WORK ITEM
An exact copy of the entries is required, excluding any pictures.

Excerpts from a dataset
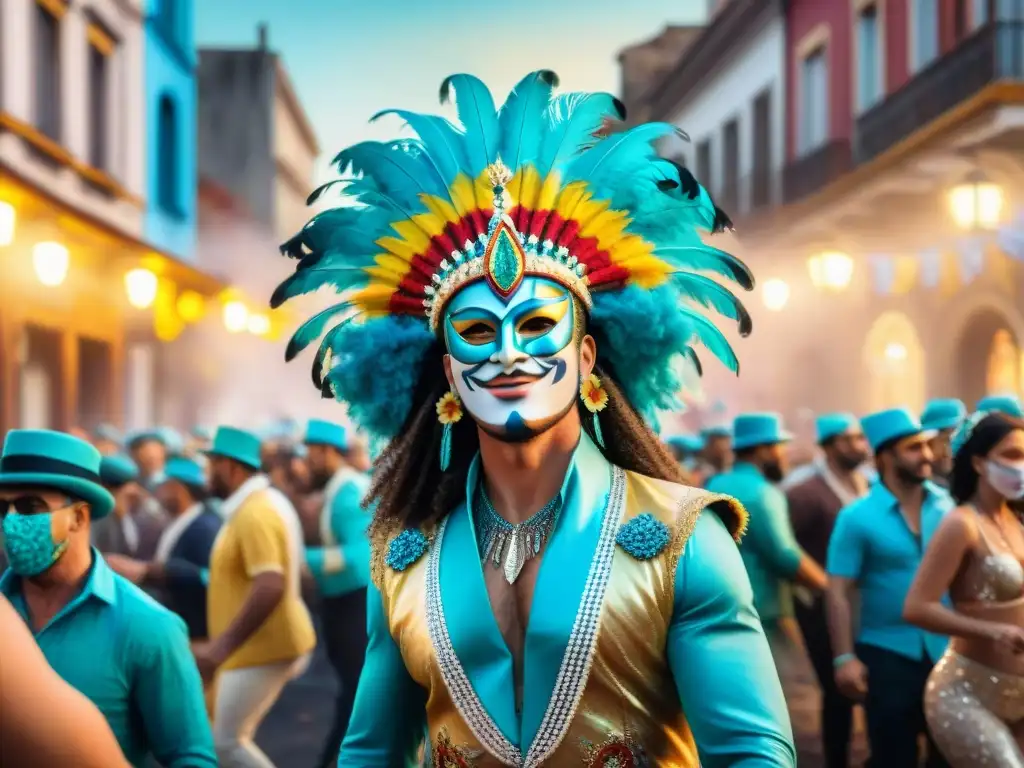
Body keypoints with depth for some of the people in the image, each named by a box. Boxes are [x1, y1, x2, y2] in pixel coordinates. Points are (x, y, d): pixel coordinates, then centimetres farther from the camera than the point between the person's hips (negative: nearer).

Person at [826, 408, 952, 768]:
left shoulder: (948, 504, 1)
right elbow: (838, 592, -9)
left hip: (948, 651, 3)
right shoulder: (857, 517, -9)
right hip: (887, 653, -3)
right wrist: (844, 658, -14)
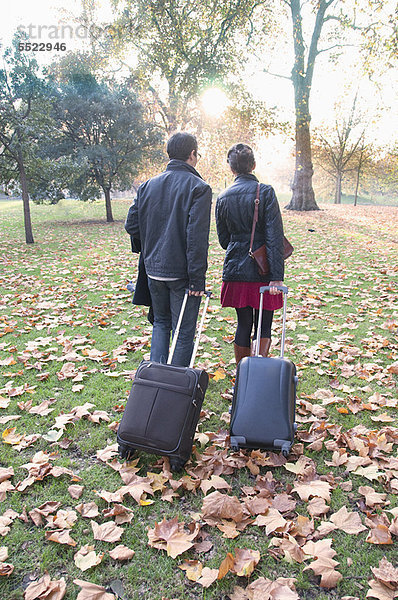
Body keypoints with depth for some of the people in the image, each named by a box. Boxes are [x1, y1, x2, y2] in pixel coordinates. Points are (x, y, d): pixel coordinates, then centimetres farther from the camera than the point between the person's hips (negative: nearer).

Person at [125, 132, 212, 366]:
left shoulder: (148, 186, 7)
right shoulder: (198, 188, -11)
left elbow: (132, 226, 7)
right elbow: (197, 238, -18)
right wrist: (197, 279, -16)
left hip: (154, 268, 6)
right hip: (182, 272, -5)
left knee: (161, 322, 22)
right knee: (184, 331, 7)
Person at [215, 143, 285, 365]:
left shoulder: (223, 197, 5)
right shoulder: (265, 191, -8)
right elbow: (274, 237, -13)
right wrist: (277, 276, -13)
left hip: (235, 271, 4)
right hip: (262, 272, -4)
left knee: (243, 324, 14)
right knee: (263, 326, 7)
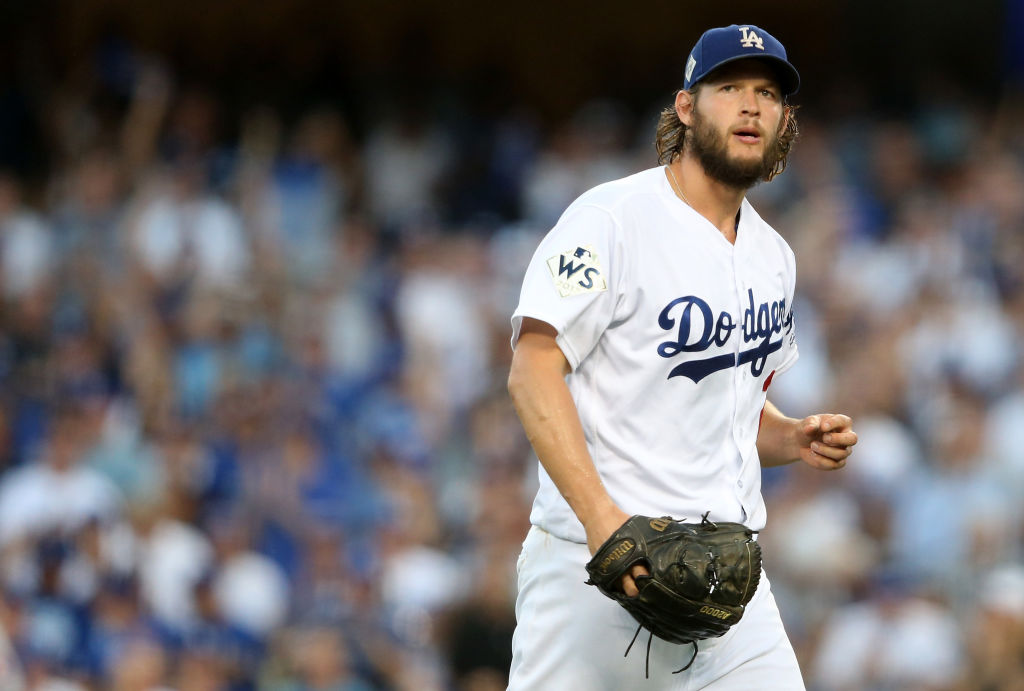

FINISHED TASK
Body keypoints with depth for some of the people in the image, each named by a box. Boxes are [x1, y1, x2, y2] in pixel coordinates. Points are (x, y, d): pixel coordinates, then centimetres farther from the camera than the point between the person's hips (negative: nearer).

Person at [826, 408, 952, 768]:
left shoulder: (948, 504, 1)
right elbow: (838, 592, -9)
left hip: (948, 651, 3)
right shoulder: (857, 517, -9)
right hip: (887, 653, -3)
right wrist: (844, 658, -14)
Body keypoints with depth for some of the people in the image, each named by a box. Boxes are [x1, y1, x2, y2] in pixel coordinates. Points are (x, y, d): pixel coordinates, then centimetres farther from the camera than the point between the person's hips (negative: nearer).

Person at [125, 132, 212, 366]:
left shoulder: (148, 186, 7)
right shoulder: (198, 188, -11)
left elbow: (132, 226, 7)
right elbow: (197, 238, -18)
right wrist: (197, 279, -16)
left hip: (154, 268, 6)
right hip: (182, 272, -5)
left knee: (161, 322, 22)
right knee: (184, 331, 7)
Person at [215, 143, 285, 365]:
left shoulder: (223, 197, 5)
right shoulder: (265, 191, -8)
right elbow: (274, 237, -13)
right wrist: (277, 276, -13)
left hip: (235, 271, 4)
right hip: (262, 272, -4)
left knee: (243, 324, 14)
right knee: (263, 326, 7)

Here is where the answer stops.